Miguel Arias Canete, the EU's climate change and energy commissioner, and Maros Sefcovic, vice president of the European Commission, were found to have sent a letter to the EIB and the EBRD urging them to finance a gas pipeline running from Azerbaijan to Europe, Climate Home News revealed on November 27.
The European Commission released the letter, which was dated July 13, 2017, under freedom of information laws. In it, Arias Canete and Sefkovic urge Werner Hoyer, the EIB president, to support a project that the European Union has deemed as of common interest, namely the Southern Gas Corridor. bne IntelliNews was told that Hoyer was resisting pressure to sign off on the financing.

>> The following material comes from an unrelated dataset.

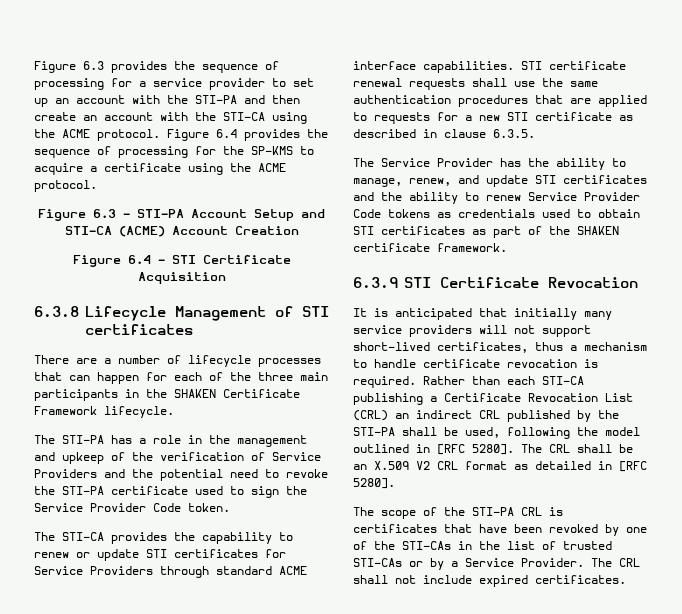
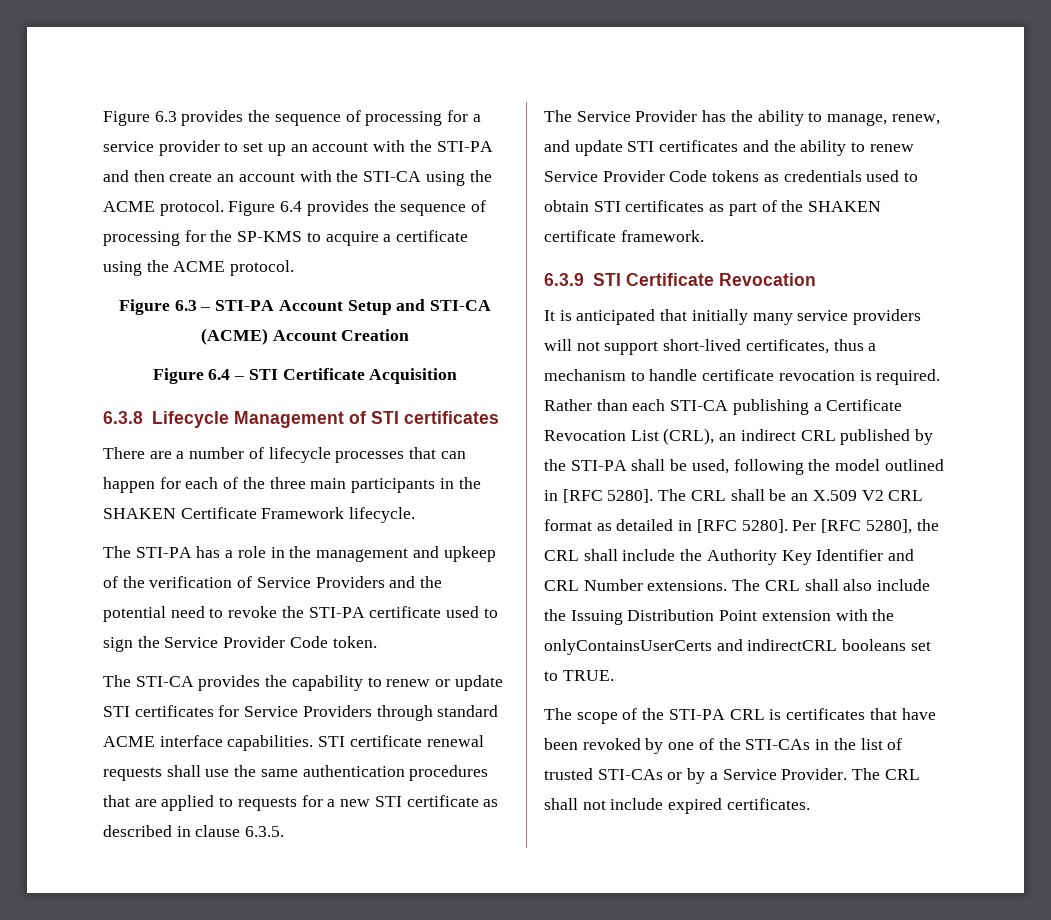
[353,410,388,421] (CRL) -> [663,428,715,445] (CRL),
(395, 483) none -> [792,519,939,534] [544,549,915,565] [544,579,931,591] [544,609,895,625] [544,639,931,655] [544,670,614,681] Per [RFC 5280], the CRL shall include the Authority Key Identifier and CRL Number extensions. The CRL shall also include the Issuing Distribution Point extension with the onlyContainsUserCerts and indirectCRL booleans set to TRUE.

In a joint statement on February 6, Bankwatch, Counter Balance, Friends of the Earth Europe and 350.org criticised the institutions promoting or financing the corridor for failing to actively publicise a climate impact assessment of the project.
“This is symptomatic that the Southern Gas Corridor has been approved without EU institutions disclosing its climate impact,” commented Anna Roggenbuck, EIB policy officer with CEE Bankwatch Network.
“The European Investment Bank is now shamelessly locking Europe into decades of fossil fuel dependency even as the window for fossil fuel use is slamming shut,” added Colin Roche, extractives campaigner for Friends of the Earth Europe. “The bank’s biggest ever investment in dangerous fossil fuels undermines the EU’s commitment to climate action when we urgently need to be transitioning to a fossil free future.”
The project is also backed by the European Bank for Reconstruction and Development (EBRD), which announced in December it is providing a €500mn loan to the project operator.
The 878km TAP will stretch from the Greek-Turkish border to Italy after crossing Greece, Albania and the Adriatic Sea. The pipeline will be supplied with natural gas from the second stage of the Shah Deniz gas field development in the Azerbaijani section of the Caspian Sea. Its initial capacity will be 10bn cubic meters of natural gas per annum.
In its latest update in mid-January, operator TAP AG said that around 90% of the pipeline route had been cleared in Greece and Albania.